Diversificato ma comunque in crescita il quadro dei consumi a livello regionale. A registrare il maggior consumo di biosimilari per tutte le molecole in commercio sono la Valle d’Aosta e il Piemonte: in entrambe quotano il 41,89% del mercato sul mercato complessivo di riferimento e addirittura l’80,25% del mercato riferito all’insieme delle cinque molecole in commercio da almeno 3 anni (Epoetine, Filgrastim, Somatropina, Infliximab, Follitropina Alfa).

Lo stesso pool di molecole di più antica commercializzazione ottiene consensi di rilievo praticamente in tutte le Regioni (Toscana, 70,24%; Veneto 64,27%; Sicilia 59,52%; Liguria, 72,21%; Emilia Romagna, 63,89%). Fanalini di coda Abruzzo (36,79%) e Calabria (14,95%).

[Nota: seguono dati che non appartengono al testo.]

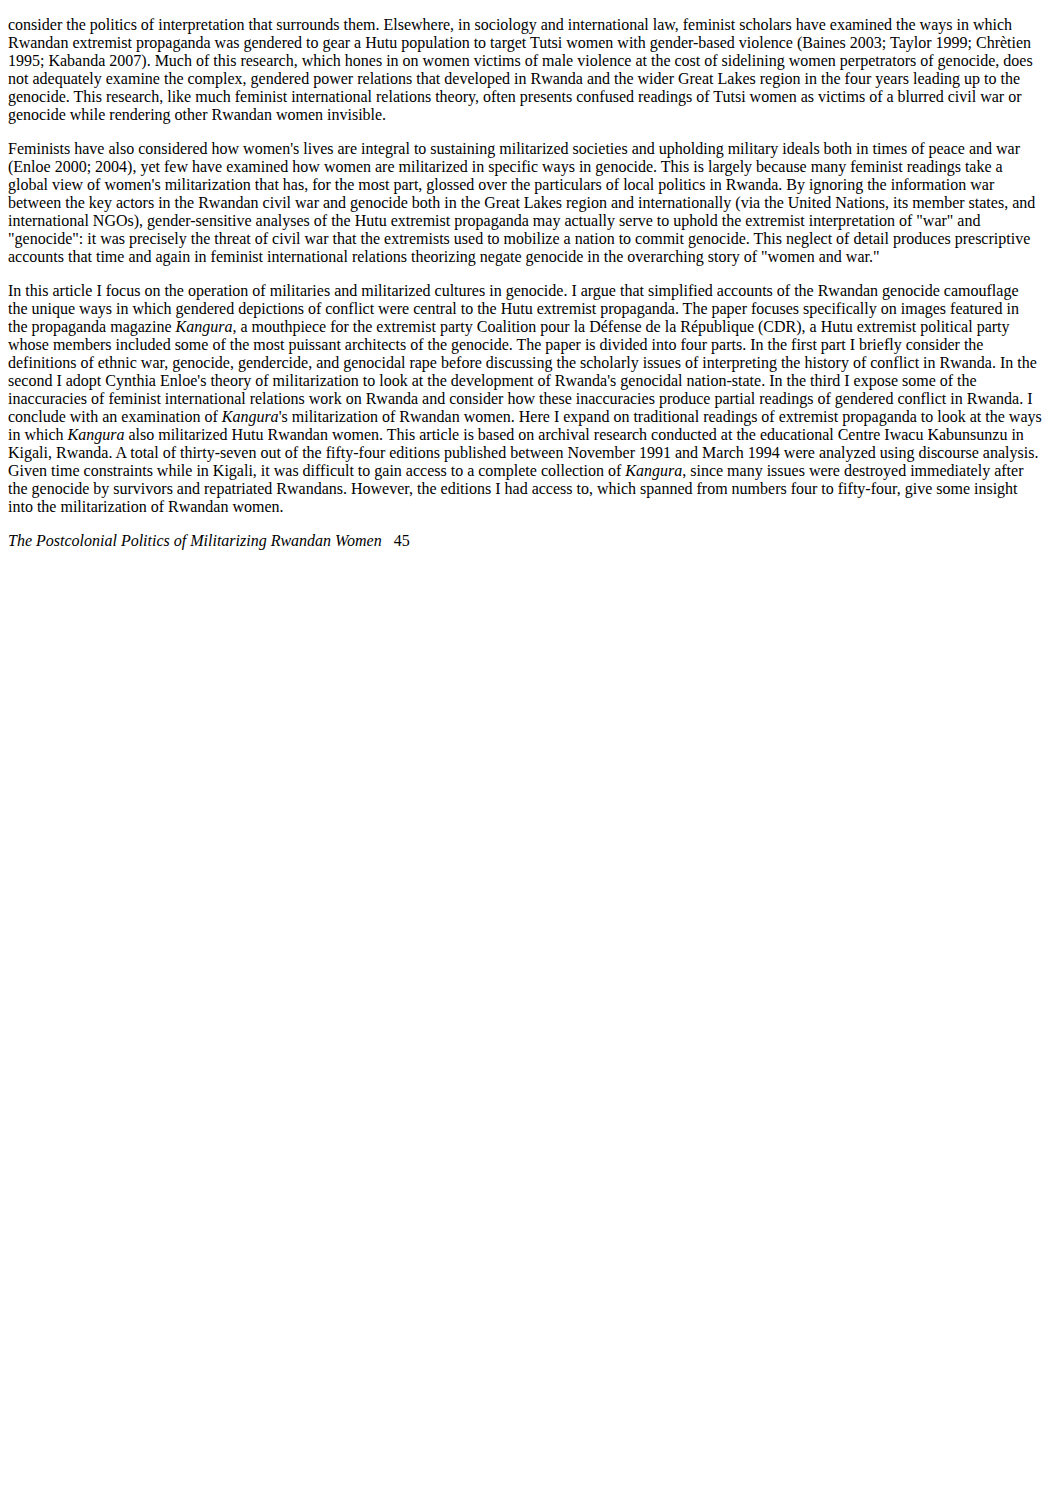consider the politics of interpretation that surrounds them. Elsewhere, in sociology and international law, feminist scholars have examined the ways in which Rwandan extremist propaganda was gendered to gear a Hutu population to target Tutsi women with gender-based violence (Baines 2003; Taylor 1999; Chrètien 1995; Kabanda 2007). Much of this research, which hones in on women victims of male violence at the cost of sidelining women perpetrators of genocide, does not adequately examine the complex, gendered power relations that developed in Rwanda and the wider Great Lakes region in the four years leading up to the genocide. This research, like much feminist international relations theory, often presents confused readings of Tutsi women as victims of a blurred civil war or genocide while rendering other Rwandan women invisible.
Feminists have also considered how women's lives are integral to sustaining militarized societies and upholding military ideals both in times of peace and war (Enloe 2000; 2004), yet few have examined how women are militarized in specific ways in genocide. This is largely because many feminist readings take a global view of women's militarization that has, for the most part, glossed over the particulars of local politics in Rwanda. By ignoring the information war between the key actors in the Rwandan civil war and genocide both in the Great Lakes region and internationally (via the United Nations, its member states, and international NGOs), gender-sensitive analyses of the Hutu extremist propaganda may actually serve to uphold the extremist interpretation of "war" and "genocide": it was precisely the threat of civil war that the extremists used to mobilize a nation to commit genocide. This neglect of detail produces prescriptive accounts that time and again in feminist international relations theorizing negate genocide in the overarching story of "women and war."
In this article I focus on the operation of militaries and militarized cultures in genocide. I argue that simplified accounts of the Rwandan genocide camouflage the unique ways in which gendered depictions of conflict were central to the Hutu extremist propaganda. The paper focuses specifically on images featured in the propaganda magazine Kangura, a mouthpiece for the extremist party Coalition pour la Défense de la République (CDR), a Hutu extremist political party whose members included some of the most puissant architects of the genocide. The paper is divided into four parts. In the first part I briefly consider the definitions of ethnic war, genocide, gendercide, and genocidal rape before discussing the scholarly issues of interpreting the history of conflict in Rwanda. In the second I adopt Cynthia Enloe's theory of militarization to look at the development of Rwanda's genocidal nation-state. In the third I expose some of the inaccuracies of feminist international relations work on Rwanda and consider how these inaccuracies produce partial readings of gendered conflict in Rwanda. I conclude with an examination of Kangura's militarization of Rwandan women. Here I expand on traditional readings of extremist propaganda to look at the ways in which Kangura also militarized Hutu Rwandan women. This article is based on archival research conducted at the educational Centre Iwacu Kabunsunzu in Kigali, Rwanda. A total of thirty-seven out of the fifty-four editions published between November 1991 and March 1994 were analyzed using discourse analysis. Given time constraints while in Kigali, it was difficult to gain access to a complete collection of Kangura, since many issues were destroyed immediately after the genocide by survivors and repatriated Rwandans. However, the editions I had access to, which spanned from numbers four to fifty-four, give some insight into the militarization of Rwandan women.
The Postcolonial Politics of Militarizing Rwandan Women 45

La classifica varia ampliando l’analisi a tutti i biosimilari in commercio: tolto il già citato primato il Piemonte e Valle d’Aosta, seguono in classifica Sicilia (18,82% del mercato complessivo), Basilicata (14,79%), Friuli Venenzia Giulia (13,34%), Toscana (12,72%). Tutte le altre Regioni risultano al di sotto della media nazionale; fanalini di coda Puglia e Umbria che non raggiungono neanche il 5% dei consumi.

Scadenze brevettuali e potenziali risparmi. Secondo una recentissima analisi elaborata dal centro studi IQVIA il valore del mercato dei principali prodotti biologici che perderanno la protezione brevettuale tra il 2018 e il 2022 ammonta a circa 1 miliardo di euro. Per le sette molecole in questione (adalimumab, trastuzumab, bevacizumab, insulina lispro, ranibizumab, teriparatide, pegfilgrastim), in assenza di competizione da parte di alcun biosimilare si stima nei prossimi cinque anni una spesa cumulata di circa 5,6 miliardi.